Exercise:
For each entry below, output it exactly as it stands.

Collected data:
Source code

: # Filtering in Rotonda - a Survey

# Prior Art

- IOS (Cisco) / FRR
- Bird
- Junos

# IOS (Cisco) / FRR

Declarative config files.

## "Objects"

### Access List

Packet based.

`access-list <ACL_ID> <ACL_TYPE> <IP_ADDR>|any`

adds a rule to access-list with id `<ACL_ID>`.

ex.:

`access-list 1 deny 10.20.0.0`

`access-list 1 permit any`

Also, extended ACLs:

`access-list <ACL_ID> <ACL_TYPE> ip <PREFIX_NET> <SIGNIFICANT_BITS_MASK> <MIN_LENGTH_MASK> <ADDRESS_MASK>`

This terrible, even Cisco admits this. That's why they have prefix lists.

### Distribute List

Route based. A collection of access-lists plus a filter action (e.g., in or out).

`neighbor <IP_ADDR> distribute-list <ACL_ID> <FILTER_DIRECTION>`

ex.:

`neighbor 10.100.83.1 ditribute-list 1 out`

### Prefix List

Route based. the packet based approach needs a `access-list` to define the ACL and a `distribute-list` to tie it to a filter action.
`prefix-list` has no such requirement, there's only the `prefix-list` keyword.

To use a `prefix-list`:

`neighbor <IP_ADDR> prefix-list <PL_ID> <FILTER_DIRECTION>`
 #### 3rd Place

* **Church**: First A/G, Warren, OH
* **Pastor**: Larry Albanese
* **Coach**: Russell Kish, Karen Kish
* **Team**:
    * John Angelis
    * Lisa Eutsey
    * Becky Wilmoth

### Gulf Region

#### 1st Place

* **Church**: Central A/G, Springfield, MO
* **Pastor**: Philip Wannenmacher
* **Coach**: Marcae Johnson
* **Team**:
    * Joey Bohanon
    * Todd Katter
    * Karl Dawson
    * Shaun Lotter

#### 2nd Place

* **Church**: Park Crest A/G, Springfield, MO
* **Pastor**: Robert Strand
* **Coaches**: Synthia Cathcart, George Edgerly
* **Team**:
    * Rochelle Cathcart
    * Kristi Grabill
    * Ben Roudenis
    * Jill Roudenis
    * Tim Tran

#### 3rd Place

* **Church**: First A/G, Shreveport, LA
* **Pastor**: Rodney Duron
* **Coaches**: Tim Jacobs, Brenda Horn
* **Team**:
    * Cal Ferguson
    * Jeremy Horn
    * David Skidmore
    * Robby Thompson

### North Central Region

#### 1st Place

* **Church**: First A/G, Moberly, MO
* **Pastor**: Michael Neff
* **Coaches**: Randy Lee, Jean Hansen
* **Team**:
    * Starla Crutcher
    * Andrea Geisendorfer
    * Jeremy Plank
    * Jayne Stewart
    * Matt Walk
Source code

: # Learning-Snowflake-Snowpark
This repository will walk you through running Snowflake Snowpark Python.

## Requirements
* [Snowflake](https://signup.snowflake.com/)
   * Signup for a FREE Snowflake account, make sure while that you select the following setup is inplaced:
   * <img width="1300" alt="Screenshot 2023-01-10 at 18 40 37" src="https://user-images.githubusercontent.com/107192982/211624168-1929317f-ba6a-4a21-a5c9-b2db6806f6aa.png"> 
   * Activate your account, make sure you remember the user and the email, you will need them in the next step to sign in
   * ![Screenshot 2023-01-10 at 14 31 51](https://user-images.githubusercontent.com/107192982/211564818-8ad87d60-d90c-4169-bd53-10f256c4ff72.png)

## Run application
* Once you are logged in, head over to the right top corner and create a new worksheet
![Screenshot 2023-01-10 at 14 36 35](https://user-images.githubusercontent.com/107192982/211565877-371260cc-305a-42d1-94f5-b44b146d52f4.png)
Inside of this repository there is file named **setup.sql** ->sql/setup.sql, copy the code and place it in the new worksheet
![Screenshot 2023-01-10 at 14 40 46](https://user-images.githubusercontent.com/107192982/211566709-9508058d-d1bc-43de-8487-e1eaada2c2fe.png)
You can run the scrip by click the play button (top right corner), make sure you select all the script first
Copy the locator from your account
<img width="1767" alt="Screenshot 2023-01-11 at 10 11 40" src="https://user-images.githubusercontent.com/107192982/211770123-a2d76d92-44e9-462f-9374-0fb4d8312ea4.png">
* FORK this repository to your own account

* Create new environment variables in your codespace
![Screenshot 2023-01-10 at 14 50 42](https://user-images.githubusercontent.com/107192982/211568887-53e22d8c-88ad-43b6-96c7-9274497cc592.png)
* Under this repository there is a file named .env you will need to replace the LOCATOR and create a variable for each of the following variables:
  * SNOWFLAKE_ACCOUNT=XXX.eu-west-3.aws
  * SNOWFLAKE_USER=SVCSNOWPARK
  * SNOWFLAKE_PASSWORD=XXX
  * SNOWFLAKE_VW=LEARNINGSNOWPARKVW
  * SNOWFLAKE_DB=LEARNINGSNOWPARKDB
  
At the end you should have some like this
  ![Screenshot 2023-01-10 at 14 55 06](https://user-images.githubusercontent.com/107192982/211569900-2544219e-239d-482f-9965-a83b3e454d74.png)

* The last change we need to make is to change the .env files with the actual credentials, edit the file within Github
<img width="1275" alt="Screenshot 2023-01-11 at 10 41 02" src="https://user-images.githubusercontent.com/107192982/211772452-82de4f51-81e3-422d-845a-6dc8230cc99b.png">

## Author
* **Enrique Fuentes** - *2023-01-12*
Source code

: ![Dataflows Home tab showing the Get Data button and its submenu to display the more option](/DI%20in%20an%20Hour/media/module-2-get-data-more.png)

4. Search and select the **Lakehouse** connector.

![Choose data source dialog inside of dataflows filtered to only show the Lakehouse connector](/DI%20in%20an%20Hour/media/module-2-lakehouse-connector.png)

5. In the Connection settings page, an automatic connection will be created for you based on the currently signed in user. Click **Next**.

Result below:
Source code

: # Filtering in Rotonda - a Survey

# Prior Art

- IOS (Cisco) / FRR
- Bird
- Junos

# IOS (Cisco) / FRR

Declarative config files.

## "Objects"

### Access List

Packet based.

`access-list <ACL_ID> <ACL_TYPE> <IP_ADDR>|any`

adds a rule to access-list with id `<ACL_ID>`.

ex.:

`access-list 1 deny 10.20.0.0`

`access-list 1 permit any`

Also, extended ACLs:

`access-list <ACL_ID> <ACL_TYPE> ip <PREFIX_NET> <SIGNIFICANT_BITS_MASK> <MIN_LENGTH_MASK> <ADDRESS_MASK>`

This terrible, even Cisco admits this. That's why they have prefix lists.

### Distribute List

Route based. A collection of access-lists plus a filter action (e.g., in or out).

`neighbor <IP_ADDR> distribute-list <ACL_ID> <FILTER_DIRECTION>`

ex.:

`neighbor 10.100.83.1 ditribute-list 1 out`

### Prefix List

Route based. the packet based approach needs a `access-list` to define the ACL and a `distribute-list` to tie it to a filter action.
`prefix-list` has no such requirement, there's only the `prefix-list` keyword.

To use a `prefix-list`:

`neighbor <IP_ADDR> prefix-list <PL_ID> <FILTER_DIRECTION>`
 #### 3rd Place

* **Church**: First A/G, Warren, OH
* **Pastor**: Larry Albanese
* **Coach**: Russell Kish, Karen Kish
* **Team**:
    * John Angelis
    * Lisa Eutsey
    * Becky Wilmoth

### Gulf Region

#### 1st Place

* **Church**: Central A/G, Springfield, MO
* **Pastor**: Philip Wannenmacher
* **Coach**: Marcae Johnson
* **Team**:
    * Joey Bohanon
    * Todd Katter
    * Karl Dawson
    * Shaun Lotter

#### 2nd Place

* **Church**: Park Crest A/G, Springfield, MO
* **Pastor**: Robert Strand
* **Coaches**: Synthia Cathcart, George Edgerly
* **Team**:
    * Rochelle Cathcart
    * Kristi Grabill
    * Ben Roudenis
    * Jill Roudenis
    * Tim Tran

#### 3rd Place

* **Church**: First A/G, Shreveport, LA
* **Pastor**: Rodney Duron
* **Coaches**: Tim Jacobs, Brenda Horn
* **Team**:
    * Cal Ferguson
    * Jeremy Horn
    * David Skidmore
    * Robby Thompson

### North Central Region

#### 1st Place

* **Church**: First A/G, Moberly, MO
* **Pastor**: Michael Neff
* **Coaches**: Randy Lee, Jean Hansen
* **Team**:
    * Starla Crutcher
    * Andrea Geisendorfer
    * Jeremy Plank
    * Jayne Stewart
    * Matt Walk
Source code

: # Learning-Snowflake-Snowpark
This repository will walk you through running Snowflake Snowpark Python.

## Requirements
* [Snowflake](https://signup.snowflake.com/)
   * Signup for a FREE Snowflake account, make sure while that you select the following setup is inplaced:
   * <img width="1300" alt="Screenshot 2023-01-10 at 18 40 37" src="https://user-images.githubusercontent.com/107192982/211624168-1929317f-ba6a-4a21-a5c9-b2db6806f6aa.png"> 
   * Activate your account, make sure you remember the user and the email, you will need them in the next step to sign in
   * ![Screenshot 2023-01-10 at 14 31 51](https://user-images.githubusercontent.com/107192982/211564818-8ad87d60-d90c-4169-bd53-10f256c4ff72.png)

## Run application
* Once you are logged in, head over to the right top corner and create a new worksheet
![Screenshot 2023-01-10 at 14 36 35](https://user-images.githubusercontent.com/107192982/211565877-371260cc-305a-42d1-94f5-b44b146d52f4.png)
Inside of this repository there is file named **setup.sql** ->sql/setup.sql, copy the code and place it in the new worksheet
![Screenshot 2023-01-10 at 14 40 46](https://user-images.githubusercontent.com/107192982/211566709-9508058d-d1bc-43de-8487-e1eaada2c2fe.png)
You can run the scrip by click the play button (top right corner), make sure you select all the script first
Copy the locator from your account
<img width="1767" alt="Screenshot 2023-01-11 at 10 11 40" src="https://user-images.githubusercontent.com/107192982/211770123-a2d76d92-44e9-462f-9374-0fb4d8312ea4.png">
* FORK this repository to your own account

* Create new environment variables in your codespace
![Screenshot 2023-01-10 at 14 50 42](https://user-images.githubusercontent.com/107192982/211568887-53e22d8c-88ad-43b6-96c7-9274497cc592.png)
* Under this repository there is a file named .env you will need to replace the LOCATOR and create a variable for each of the following variables:
  * SNOWFLAKE_ACCOUNT=XXX.eu-west-3.aws
  * SNOWFLAKE_USER=SVCSNOWPARK
  * SNOWFLAKE_PASSWORD=XXX
  * SNOWFLAKE_VW=LEARNINGSNOWPARKVW
  * SNOWFLAKE_DB=LEARNINGSNOWPARKDB
  
At the end you should have some like this
  ![Screenshot 2023-01-10 at 14 55 06](https://user-images.githubusercontent.com/107192982/211569900-2544219e-239d-482f-9965-a83b3e454d74.png)

* The last change we need to make is to change the .env files with the actual credentials, edit the file within Github
<img width="1275" alt="Screenshot 2023-01-11 at 10 41 02" src="https://user-images.githubusercontent.com/107192982/211772452-82de4f51-81e3-422d-845a-6dc8230cc99b.png">

## Author
* **Enrique Fuentes** - *2023-01-12*
Source code

: ![Dataflows Home tab showing the Get Data button and its submenu to display the more option](/DI%20in%20an%20Hour/media/module-2-get-data-more.png)

4. Search and select the **Lakehouse** connector.

![Choose data source dialog inside of dataflows filtered to only show the Lakehouse connector](/DI%20in%20an%20Hour/media/module-2-lakehouse-connector.png)

5. In the Connection settings page, an automatic connection will be created for you based on the currently signed in user. Click **Next**.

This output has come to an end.